◆ POLECENIE ◆
Proszę przepisać dokładnie fragment od wiersza zawierającego „psi, is captioned” do wiersza zawierającego „Observed: 0.4; A”, łącznie z obydwoma tymi wierszami. Obrazów proszę nie umieszczać w odpowiedzi.

◆ INFORMACJE ◆
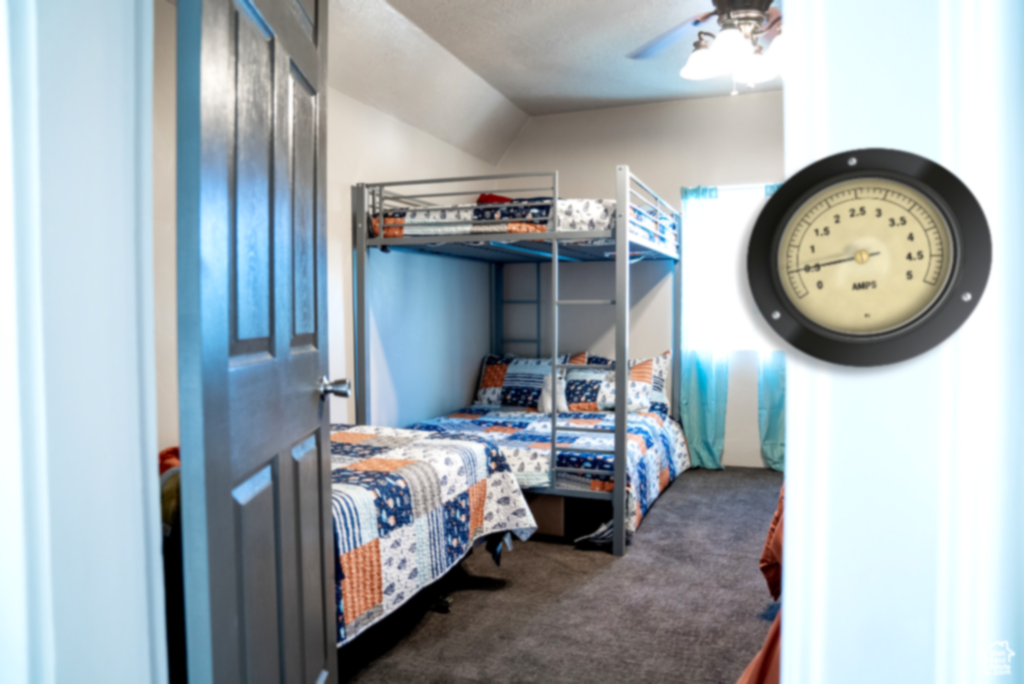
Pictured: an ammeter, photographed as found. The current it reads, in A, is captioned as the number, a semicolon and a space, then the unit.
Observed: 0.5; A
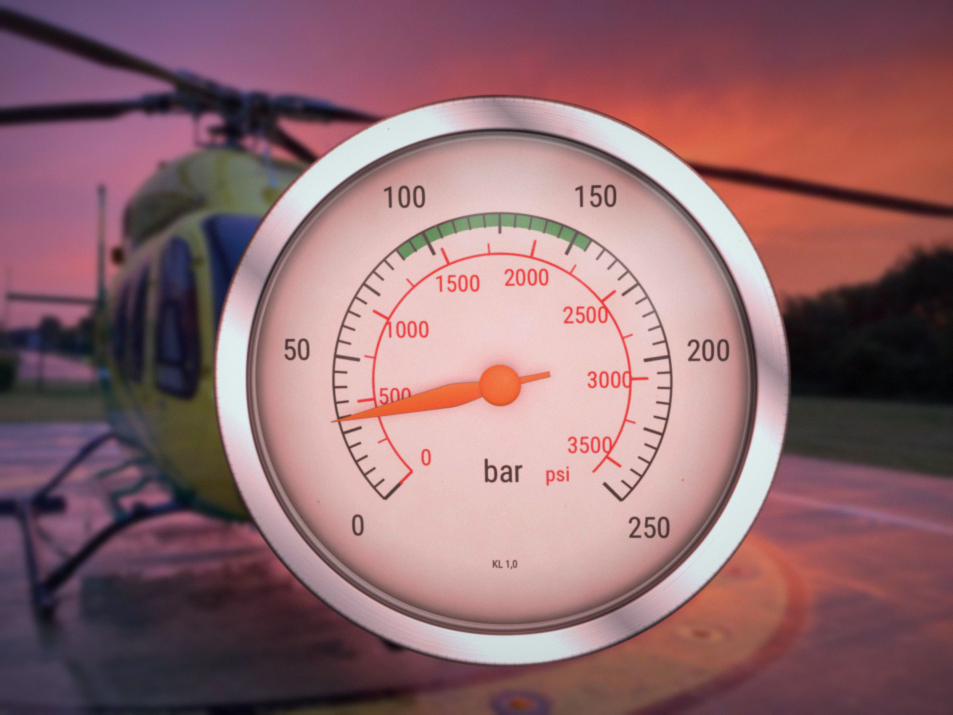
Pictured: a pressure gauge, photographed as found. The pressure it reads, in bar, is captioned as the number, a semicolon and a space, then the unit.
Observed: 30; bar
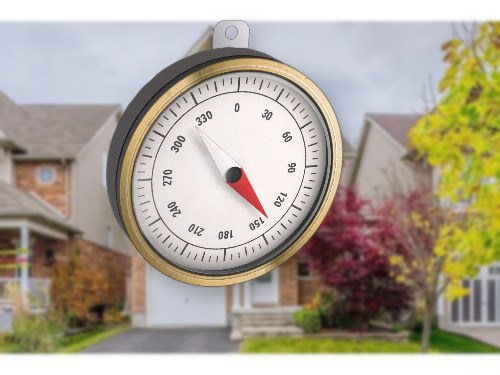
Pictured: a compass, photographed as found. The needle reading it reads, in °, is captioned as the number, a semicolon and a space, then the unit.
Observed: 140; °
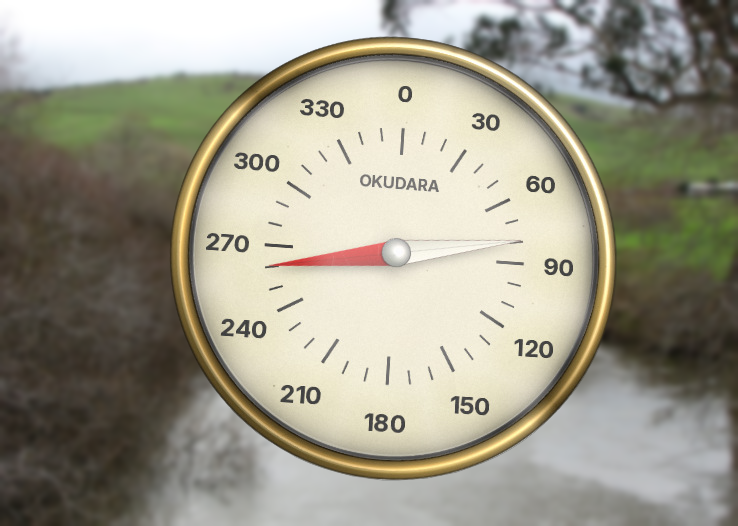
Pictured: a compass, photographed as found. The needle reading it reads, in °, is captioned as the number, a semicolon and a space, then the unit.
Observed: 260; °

* * *

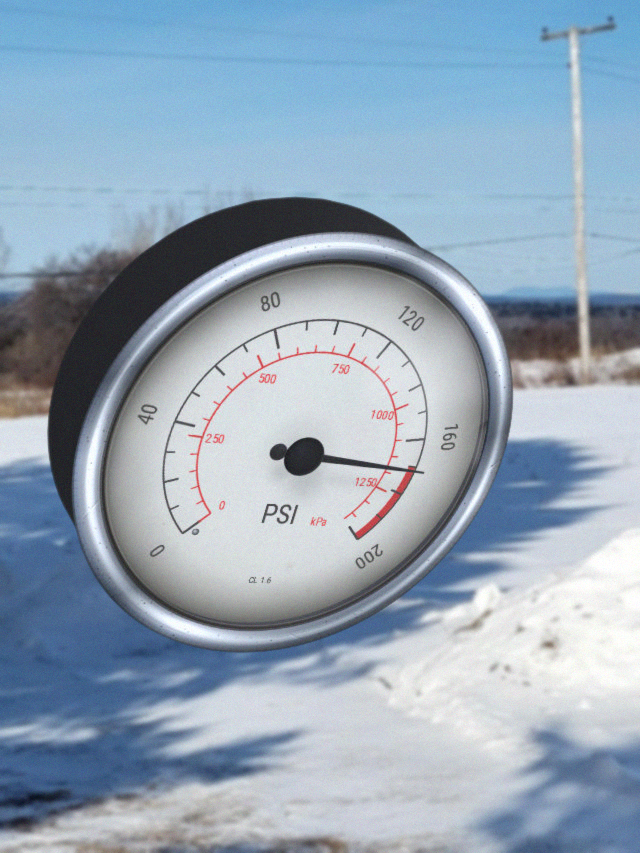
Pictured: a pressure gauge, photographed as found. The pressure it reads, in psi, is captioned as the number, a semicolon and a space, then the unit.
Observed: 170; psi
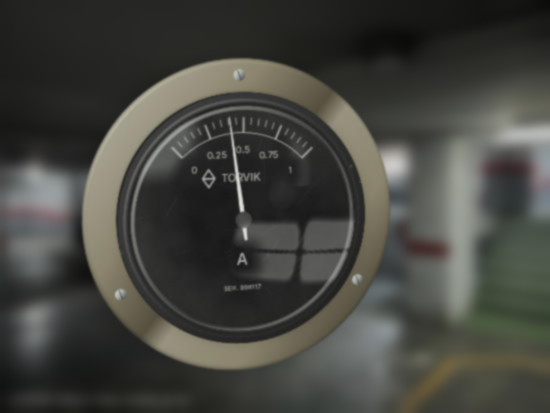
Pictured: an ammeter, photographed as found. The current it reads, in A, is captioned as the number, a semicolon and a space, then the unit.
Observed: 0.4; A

◆ ODPOWIEDŹ NA POLECENIE ◆
Pictured: a pressure gauge, photographed as found. The pressure it reads, in psi, is captioned as the number, a semicolon and a space, then the unit.
Observed: 170; psi
Pictured: an ammeter, photographed as found. The current it reads, in A, is captioned as the number, a semicolon and a space, then the unit.
Observed: 0.4; A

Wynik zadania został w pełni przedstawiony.